What is being asked:
Return every line in the data below that contains the string "accessible", copying each such line in full.

[Records from a dataset]

# # # # # # #

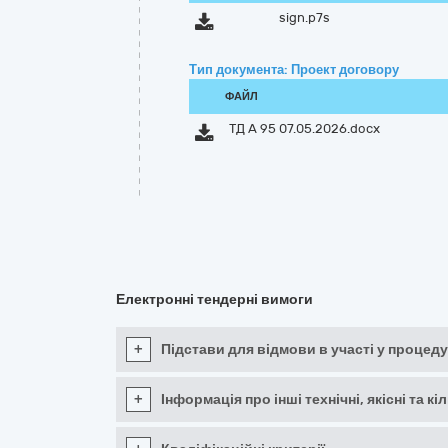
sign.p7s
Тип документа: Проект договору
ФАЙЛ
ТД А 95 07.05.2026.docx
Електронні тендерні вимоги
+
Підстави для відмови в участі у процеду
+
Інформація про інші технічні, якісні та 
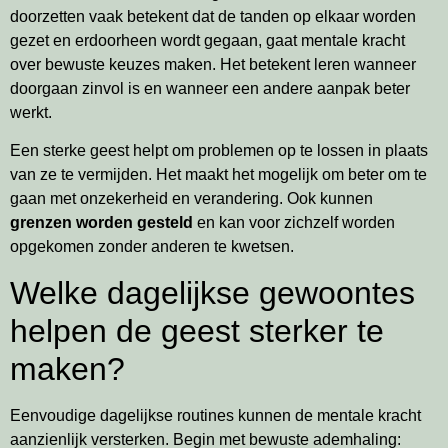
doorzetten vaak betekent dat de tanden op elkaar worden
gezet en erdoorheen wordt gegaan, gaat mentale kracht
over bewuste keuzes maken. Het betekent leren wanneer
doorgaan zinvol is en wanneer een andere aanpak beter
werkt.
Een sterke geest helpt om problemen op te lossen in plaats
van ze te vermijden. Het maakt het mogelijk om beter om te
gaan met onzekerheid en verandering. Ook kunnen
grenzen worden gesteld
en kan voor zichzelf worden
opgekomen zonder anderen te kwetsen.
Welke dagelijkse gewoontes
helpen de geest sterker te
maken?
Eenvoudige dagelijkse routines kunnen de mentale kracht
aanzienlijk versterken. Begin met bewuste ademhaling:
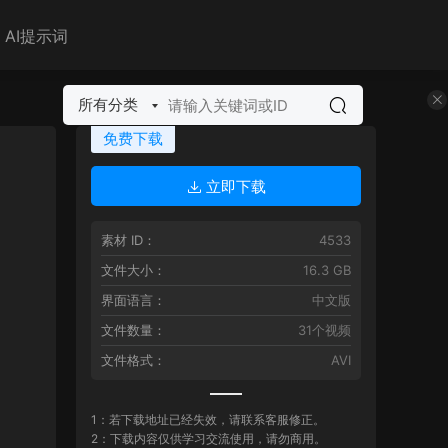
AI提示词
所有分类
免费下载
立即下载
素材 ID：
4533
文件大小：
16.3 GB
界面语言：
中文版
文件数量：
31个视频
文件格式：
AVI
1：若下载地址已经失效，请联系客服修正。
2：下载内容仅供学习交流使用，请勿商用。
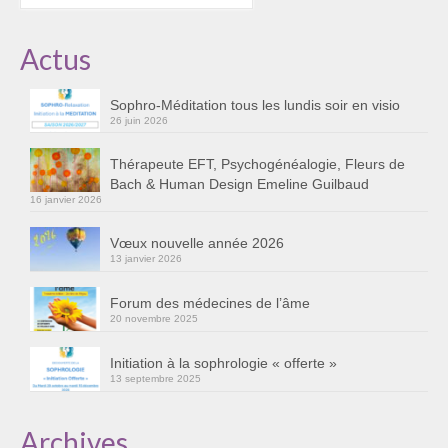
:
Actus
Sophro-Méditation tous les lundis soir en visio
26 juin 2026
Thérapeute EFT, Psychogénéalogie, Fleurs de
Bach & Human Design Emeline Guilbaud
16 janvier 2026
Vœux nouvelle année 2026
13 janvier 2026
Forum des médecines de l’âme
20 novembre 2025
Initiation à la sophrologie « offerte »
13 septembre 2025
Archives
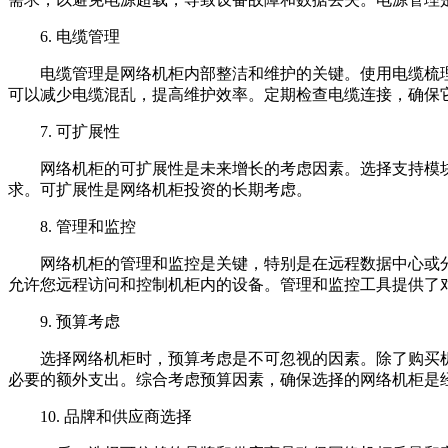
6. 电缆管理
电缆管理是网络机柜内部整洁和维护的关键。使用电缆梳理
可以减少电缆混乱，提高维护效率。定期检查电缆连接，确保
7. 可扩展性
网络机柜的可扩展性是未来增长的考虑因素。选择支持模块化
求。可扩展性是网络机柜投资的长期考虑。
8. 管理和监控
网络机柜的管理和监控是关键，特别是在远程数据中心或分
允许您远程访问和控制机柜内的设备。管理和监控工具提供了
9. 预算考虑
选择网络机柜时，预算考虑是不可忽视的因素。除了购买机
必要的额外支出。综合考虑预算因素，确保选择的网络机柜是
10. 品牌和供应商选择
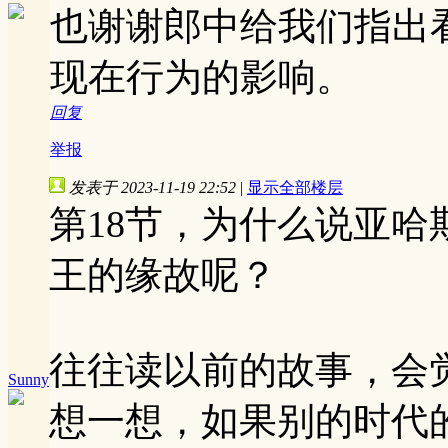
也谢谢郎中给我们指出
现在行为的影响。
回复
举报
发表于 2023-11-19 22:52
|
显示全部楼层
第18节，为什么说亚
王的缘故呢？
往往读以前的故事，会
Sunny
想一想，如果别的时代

# # # # # # #

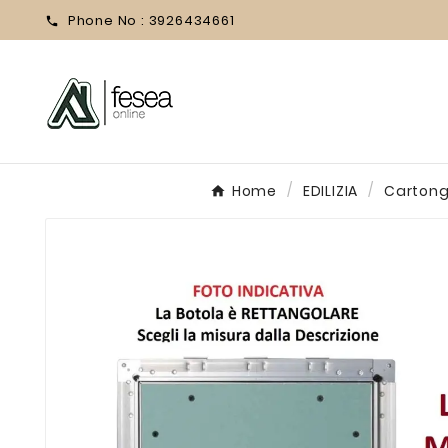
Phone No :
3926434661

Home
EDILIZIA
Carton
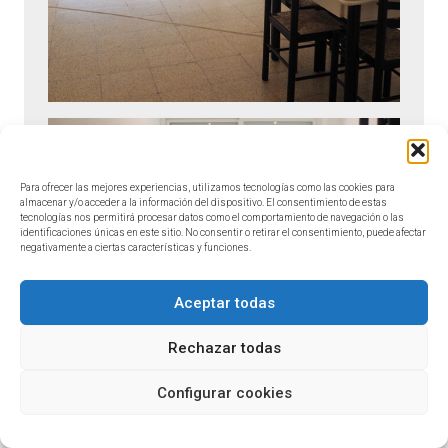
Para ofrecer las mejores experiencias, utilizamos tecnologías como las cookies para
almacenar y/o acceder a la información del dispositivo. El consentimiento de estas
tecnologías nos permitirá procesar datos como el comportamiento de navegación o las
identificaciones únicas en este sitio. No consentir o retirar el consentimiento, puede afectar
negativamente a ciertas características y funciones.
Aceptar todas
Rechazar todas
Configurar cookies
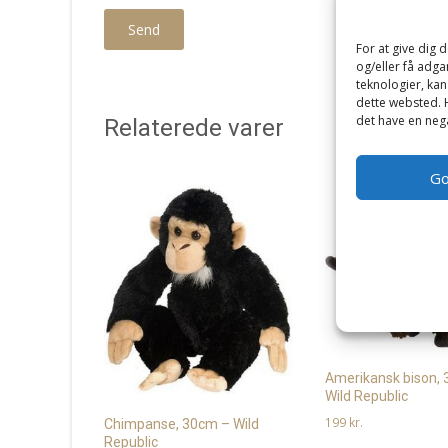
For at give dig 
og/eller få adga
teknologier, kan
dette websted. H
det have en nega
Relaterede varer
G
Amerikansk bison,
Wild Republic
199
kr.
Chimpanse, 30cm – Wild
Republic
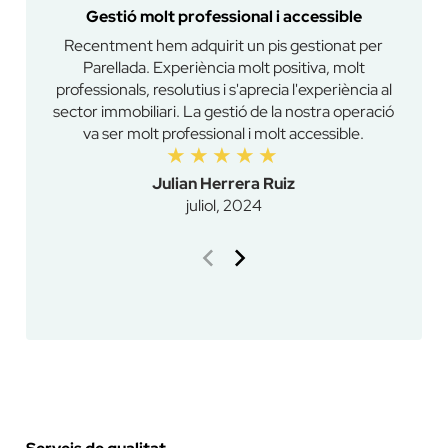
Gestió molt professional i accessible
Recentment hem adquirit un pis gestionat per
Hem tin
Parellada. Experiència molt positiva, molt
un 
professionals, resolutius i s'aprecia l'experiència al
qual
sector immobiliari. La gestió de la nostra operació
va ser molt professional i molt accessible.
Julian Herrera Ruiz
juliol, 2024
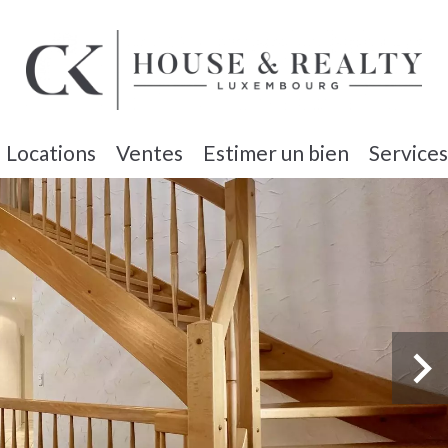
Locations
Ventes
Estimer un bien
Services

# # # # # # #

Answer:
Gestió molt professional i accessible
va ser molt professional i molt accessible.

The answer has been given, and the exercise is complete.